Pre-operative T1-weighted post-contrast image in the sagittal plane (a) shows a cystic posterior fossa pilocytic astrocytoma in a 3-year-old boy with evidence of a thick rim of enhancement anteriorly (white arrows). T1 post-contrast image on the 48-h post-operative scan (b) demonstrates irregular enhancement (arrowheads) anterior to the surgical cavity (*). This was suspicious of residual tumour. An early 3-month follow-up scan was performed and the T1 post-contrast image (c) confirms the presence of residual tumour which increased in size demonstrating a rim enhancing cystic lesion (open arrows)

Full size image

Discussion

It is clear from the above data that complete surgical resection of cerebellar pilocytic astrocytoma is curative in the vast majority of paediatric patients, a finding consistent with previous reports from single institutions [3,4,5]. Shaw and Wishoff summarised the results from five clinical trials (adults and children) for low-grade glioma and showed a greater than 95% progression-free survival (PFS) in the 338 patients having a complete resection out of a total of 518 cases but with significantly lesser PFS in those with residual disease [6]. Similarly, Wishoff et al. presented the results of a large observational study of paediatric low-grade glioma and reported a 95% 8-year PFS for completely resected cortical pilocytic astrocytomas compared with 58% for less than completely resected tumours [7]. The incidence of relapse within the present series is consistent with such data, with one confirmed case out of 36 CR patients. This data also matches those from other studies examining the utility of post-operative surveillance imaging [8, 12]. Vassilyadi et al. also suggest that the low likelihood of reoccurrence so often seen may render intensive surveillance imaging obsolete in this sub-set of patients, as does the study by Alford et al. [10, 13]. The current protocol at our centre for CR patients suggests scans are performed at 6, 18 and 30 months. The fact that many centre surveillance scans are performed more frequently and for a longer time after surgery may reflect an opinion that the incidence of relapse after CR is higher than described in the literature and that more aggressive surveillance is prudent [12, 14,15,16].

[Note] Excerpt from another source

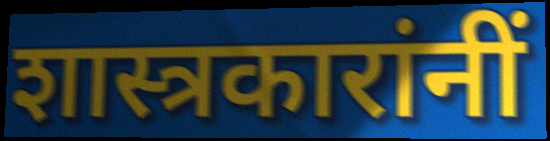
शास्त्रकारांनीं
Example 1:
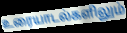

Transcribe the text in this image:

உரையாடல்களிலும்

It should be noted that all of the surgeries that resulted in partial tumour resection occurred prior to 2010. It may be that the likelihood of complete excision is now increased possibly due to the advent of intraoperative MRI, which commenced at our centre in October 2009. All surgeries that occurred from this point onwards have resulted in total tumour excision. As well as the introduction of this service, refinement of surgical techniques and the level of experience gained by the involved surgeons over time may also be a contributing factor to attainment of complete resection.

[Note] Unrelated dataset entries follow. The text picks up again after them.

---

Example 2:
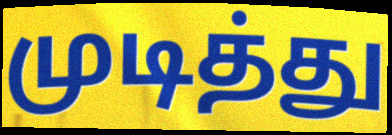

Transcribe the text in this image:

முடித்து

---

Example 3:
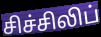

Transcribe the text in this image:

சிச்சிலிப்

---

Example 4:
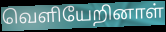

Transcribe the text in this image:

வெளியேறினாள்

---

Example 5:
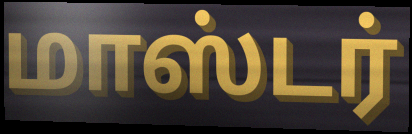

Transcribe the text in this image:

மாஸ்டர்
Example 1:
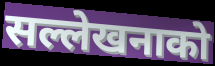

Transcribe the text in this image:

In the patients in whom progression of residual disease was identified, time to progression was < 12 months following initial surgery in all cases. This is also seen in a number of reports that highlight the importance of the first year of follow-up in subtotal resections [8, 10, 13]. Where there is a lesser need for intensive surveillance in completely resected tumours, there is certainly an argument that can be made for a greater degree of vigilance in partially resected lesions. The frequency and length of such a surveillance regime requires further study but at present should perhaps be treated on a case-by-case basis.

The aim of this report was to describe one institution’s experience of the utility of surveillance imaging following a change in our local protocol. As such, the sample size of patients is relatively small as only the cases from this centre have been included. In addition, the patient follow-up is relatively short. Collaboration with other groups may lead to more robust data in the future.

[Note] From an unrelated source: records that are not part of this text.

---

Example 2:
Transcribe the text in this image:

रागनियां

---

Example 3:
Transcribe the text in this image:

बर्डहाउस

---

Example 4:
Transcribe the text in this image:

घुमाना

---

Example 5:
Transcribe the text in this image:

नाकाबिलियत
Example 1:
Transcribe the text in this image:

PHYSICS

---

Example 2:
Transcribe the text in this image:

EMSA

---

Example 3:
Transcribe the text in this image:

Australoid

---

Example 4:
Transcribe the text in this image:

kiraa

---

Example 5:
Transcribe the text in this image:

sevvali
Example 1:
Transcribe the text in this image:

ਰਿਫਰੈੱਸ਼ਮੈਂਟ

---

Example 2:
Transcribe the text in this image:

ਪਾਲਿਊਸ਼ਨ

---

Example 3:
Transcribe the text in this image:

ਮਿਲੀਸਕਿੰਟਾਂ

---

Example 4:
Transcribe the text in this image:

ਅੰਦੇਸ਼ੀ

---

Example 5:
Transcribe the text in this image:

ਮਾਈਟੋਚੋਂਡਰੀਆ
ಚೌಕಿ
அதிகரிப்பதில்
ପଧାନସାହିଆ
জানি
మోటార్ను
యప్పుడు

Overall, it is evident the changes made to surveillance imaging of cerebellar LGG at this centre in 2007 were appropriate. Thus, based on our findings, this study endorses a limited surveillance imaging protocol for completely resected cerebellar LGG, with post-op scans at 6, 18 and 30 months and then stopping.

Reducing the number of MRIs performed has benefits for both the patient and family alike by preventing unnecessary stress and anaesthesia (if required) as well as having financial implications that would allow for reallocation of resources.